“What do people gain from all the toil at which they toil under the sun?”
– Ecclesiastes 1:3
Solomon, the philosopher and teacher attributed to the book of wisdom known as Ecclesiastes, asks us a fine question: why do we work? After running through a lot of unsatisfactory reasons, the author states, “There is nothing better for mortals than to eat and drink, and find enjoyment in their toil. This also, I saw, is from the hand of God; for apart from [God] who can eat or who can have enjoyment?” (2:24-25)
This Labor Day weekend, I’ve been thinking about work – not just because I needed to write an article, but because it’s clear that the nature of work is changing. Labor-intensive jobs are increasingly being automated, making it challenging for people to earn a decent living. The service industries used to enjoy a degree of immunity, but even in those sectors people are facing the possibility of being replaced by technology. It’s enough to make one wonder what work will not be relegated to machines in the future and how folks will continue to earn a living in a world like that.
Jesus consistently challenged the idea that a person’s worth is defined by their economic output. He healed people who were written off as a loss by productive society. When his disciples tried to shoo away children who were not only unproductive, but in fact a liability; he rebuked them and lifted up the child as a model.
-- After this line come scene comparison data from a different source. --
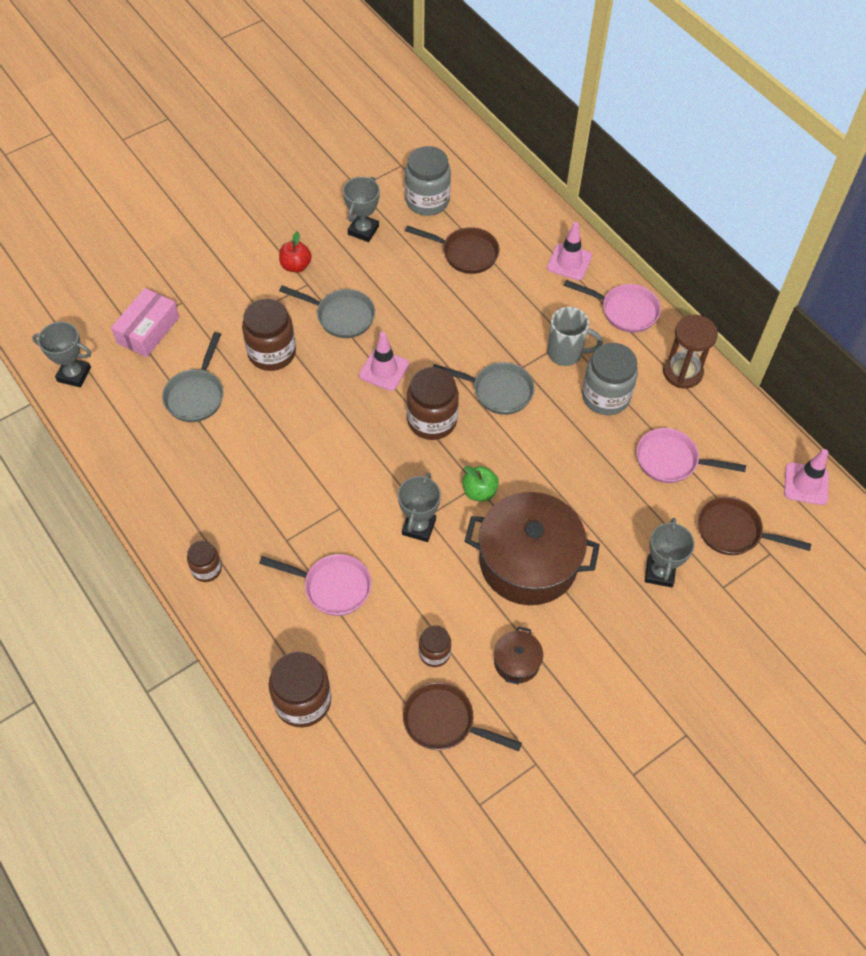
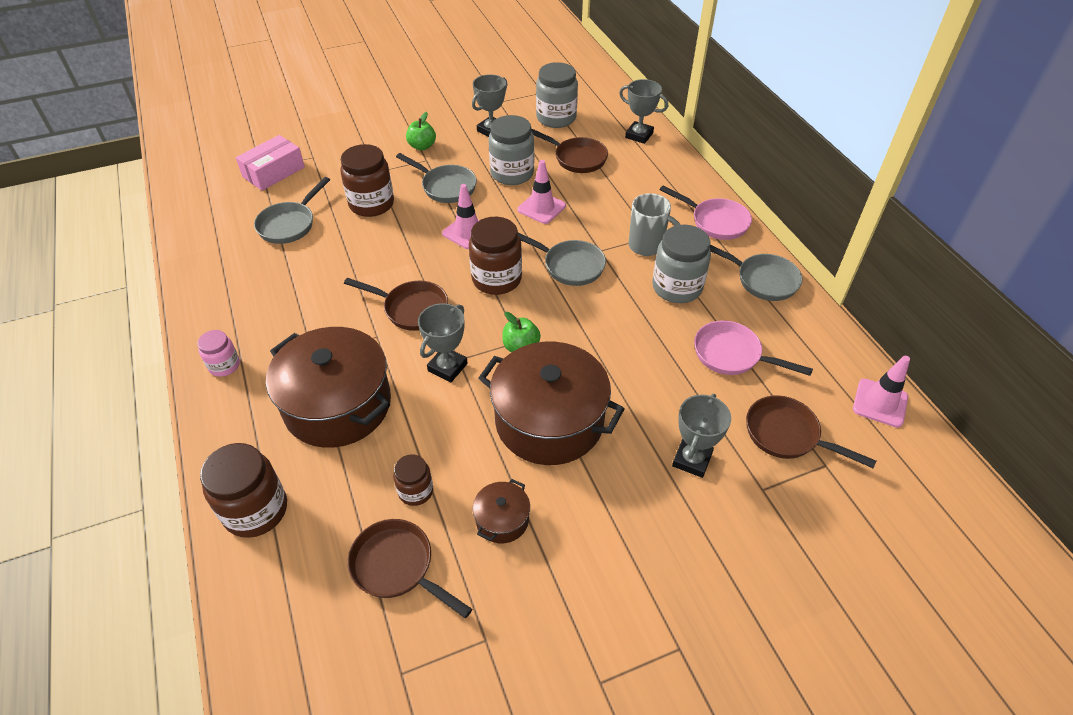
camera: 15 degrees right, 10 degrees down
grey trophy [32,322,91,387] -> grey trophy moved to [619,79,668,144]
brown jar [187,541,222,582] -> pink jar [197,330,240,377]
pink pan [259,554,372,616] -> brown pot [266,327,391,448]
red apple [279,231,312,273] -> green apple [406,112,436,150]
pink traffic cone [547,222,592,280] -> pink traffic cone moved to [518,160,566,224]
brown hourglass [663,315,718,388] -> grey pan [710,245,803,301]
none -> brown pan [344,278,448,331]
none -> grey jar [489,115,534,185]

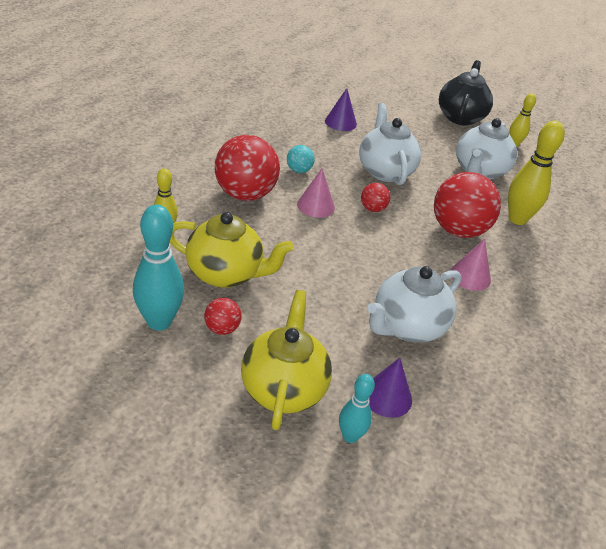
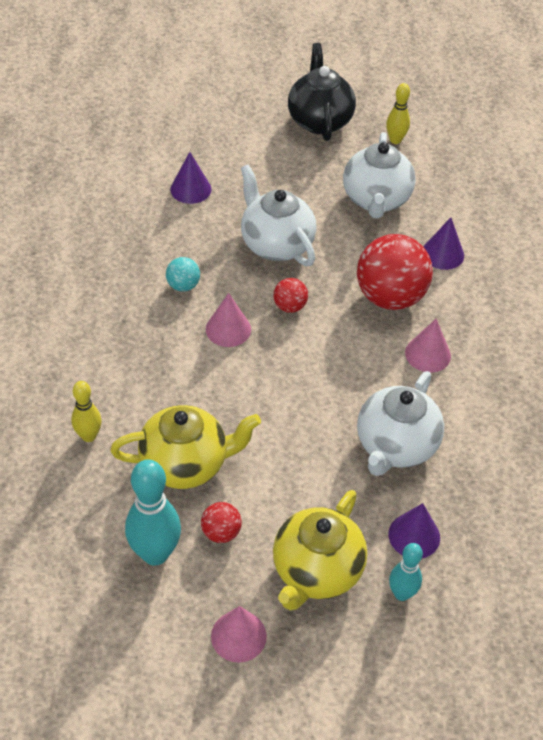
camera: 20 degrees left, 10 degrees up
red ball [215,135,280,201] -> none
yellow teapot [241,290,332,430] -> yellow teapot turned 135 degrees counterclockwise [273,490,367,610]
yellow bowling pin [508,121,565,225] -> purple cone [423,217,464,270]
none -> pink cone [211,606,267,663]

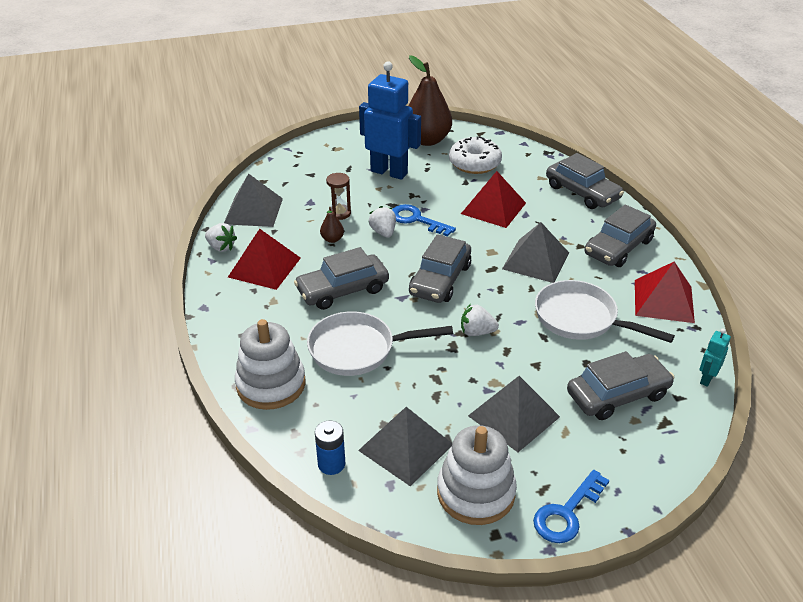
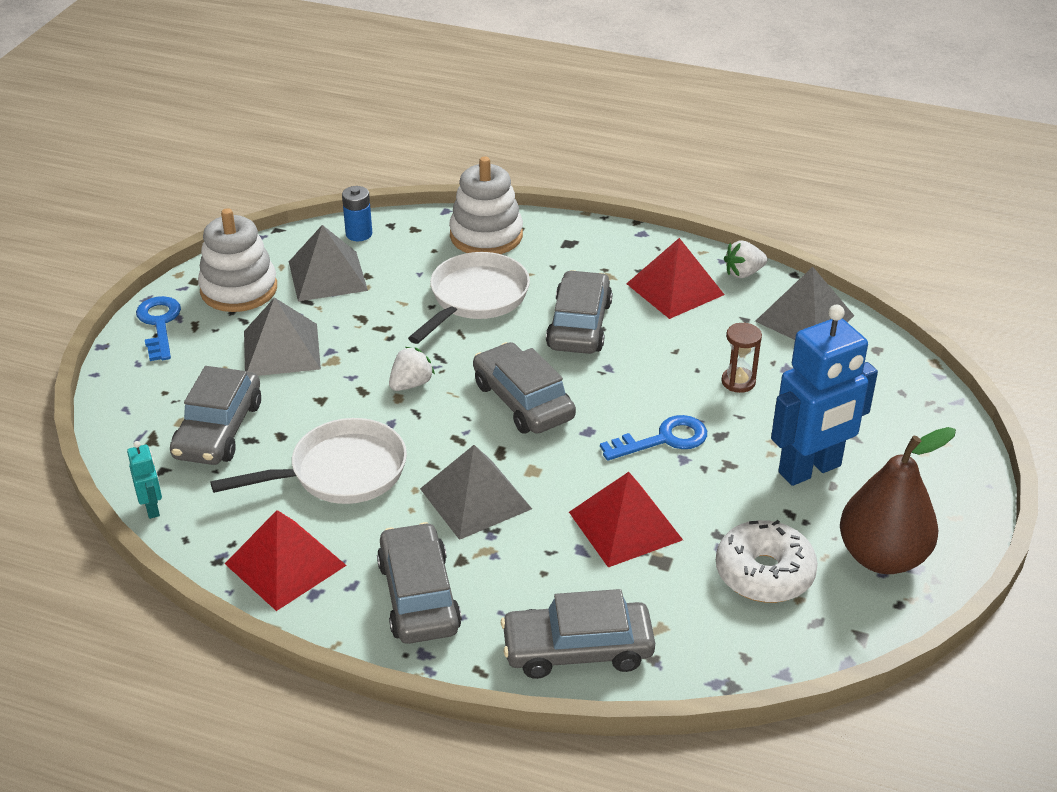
camera: 125 degrees right, 0 degrees up
brown pear [320,207,344,243] -> none
white strawberry [369,206,396,238] -> none

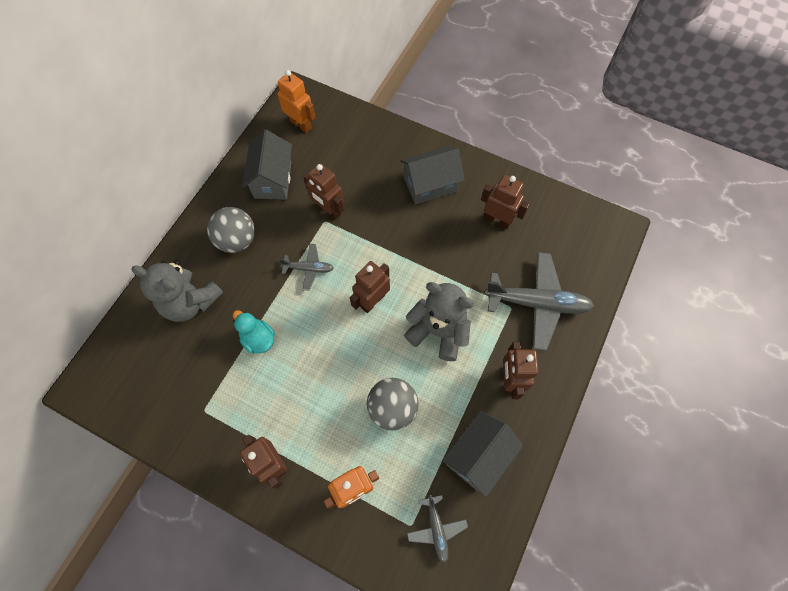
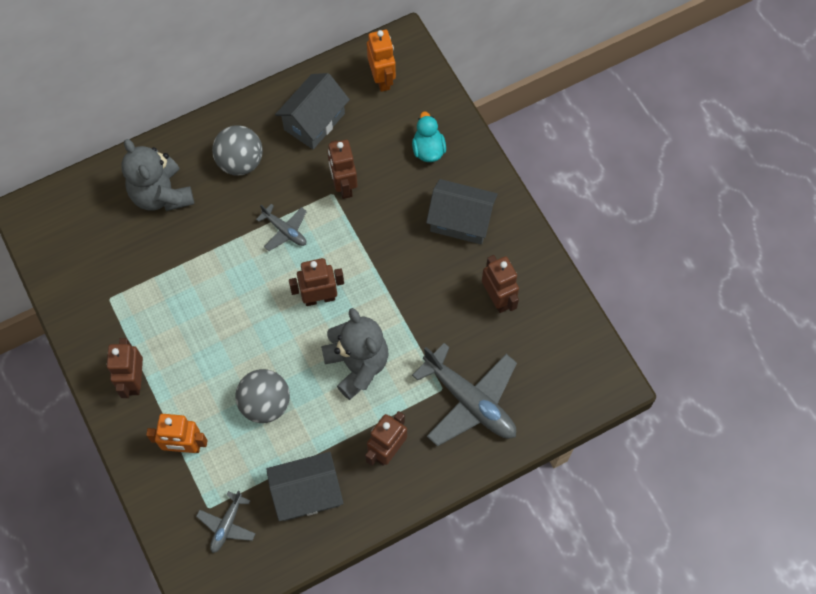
camera: 35 degrees right, 0 degrees up
turquoise duck [233,310,275,354] -> turquoise duck moved to [412,111,446,162]

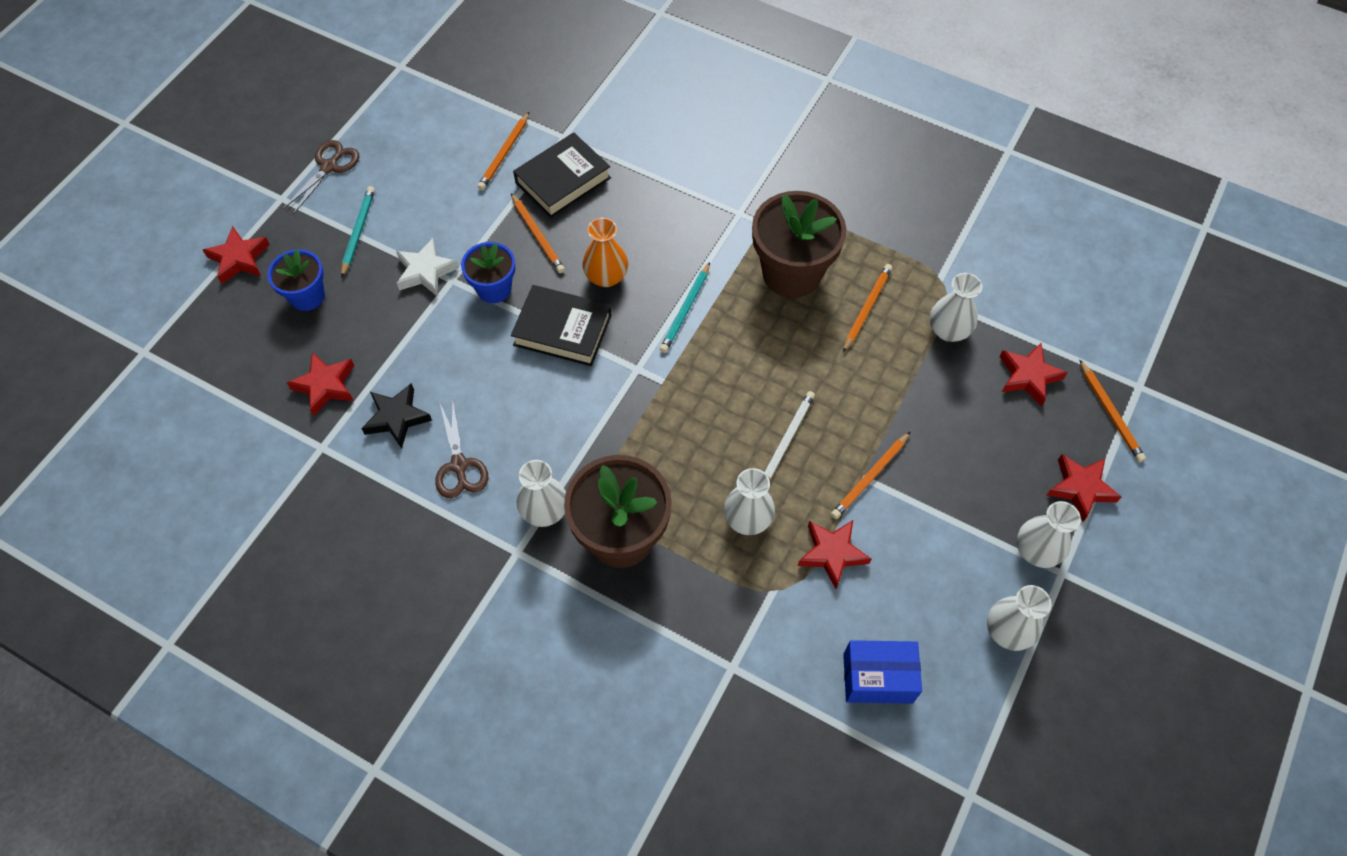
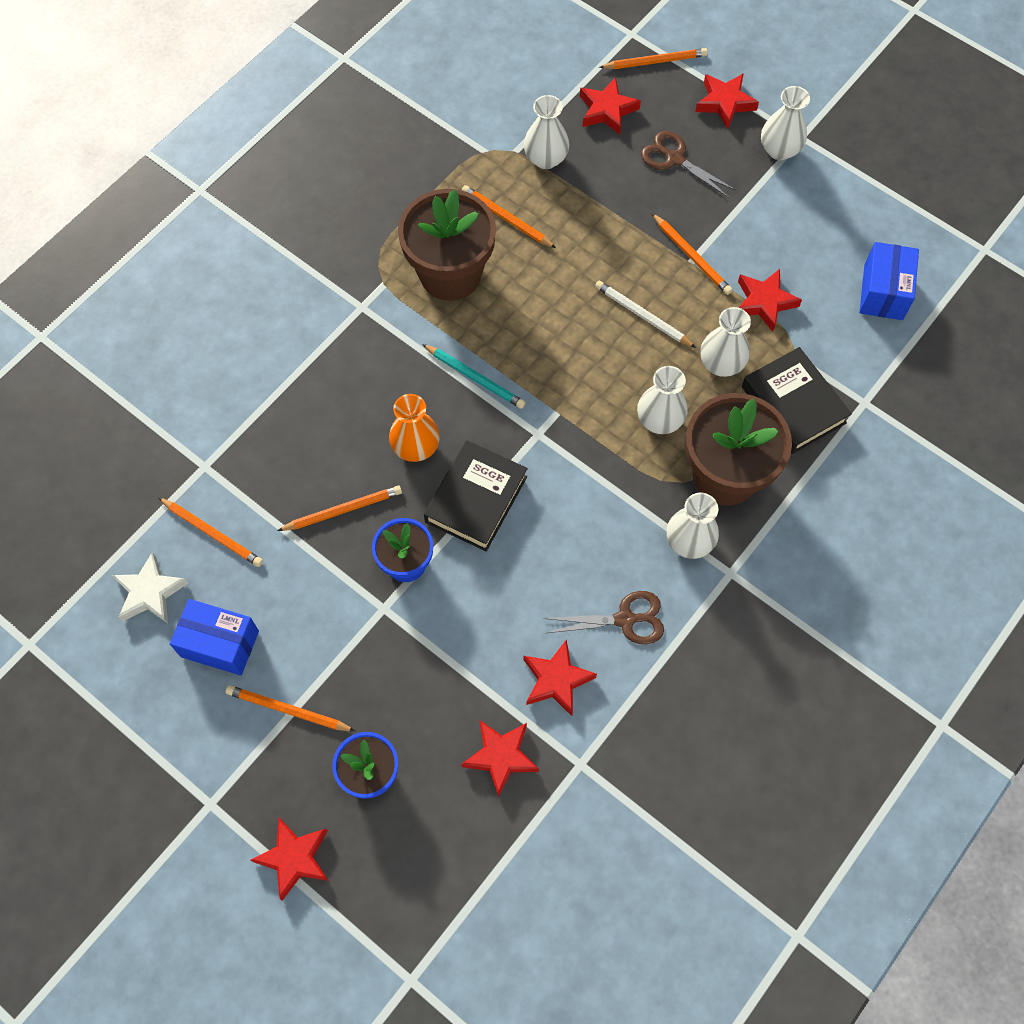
camera: 80 degrees left, 5 degrees up
brown scissors [283,140,360,215] -> brown scissors moved to [641,131,736,198]
turquoise pencil [341,186,375,278] -> orange pencil [226,685,355,731]
black star [361,383,432,449] -> red star [523,639,597,716]
white star [396,238,459,296] -> white star moved to [112,552,188,623]
black book [513,133,611,218] -> black book moved to [742,347,852,454]
white vase [987,585,1051,651] -> white vase moved to [637,366,688,434]
none -> blue box [170,599,259,676]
When he met with people who had wealth and power, they were often challenged by Jesus to consider changing their identities (including selling everything and giving the money to the poor).
The primary value of a human being to Jesus is not their occupation or net (economic) worth, but ‘child of God.’ When I begin to question my value as a productive member of society, I’d do well to remember that the One who made me gauges my success and productivity not in terms of my economic output, but rather as a loving parent would do with a child: Did he have a good and loving attitude? Did he try to do the best he could? Did he share well with others? Did he learn from his mistakes?
God wants us to understand that we are so much more than the sum of our consumption and production; we are beloved children whose work is measured by the love we share.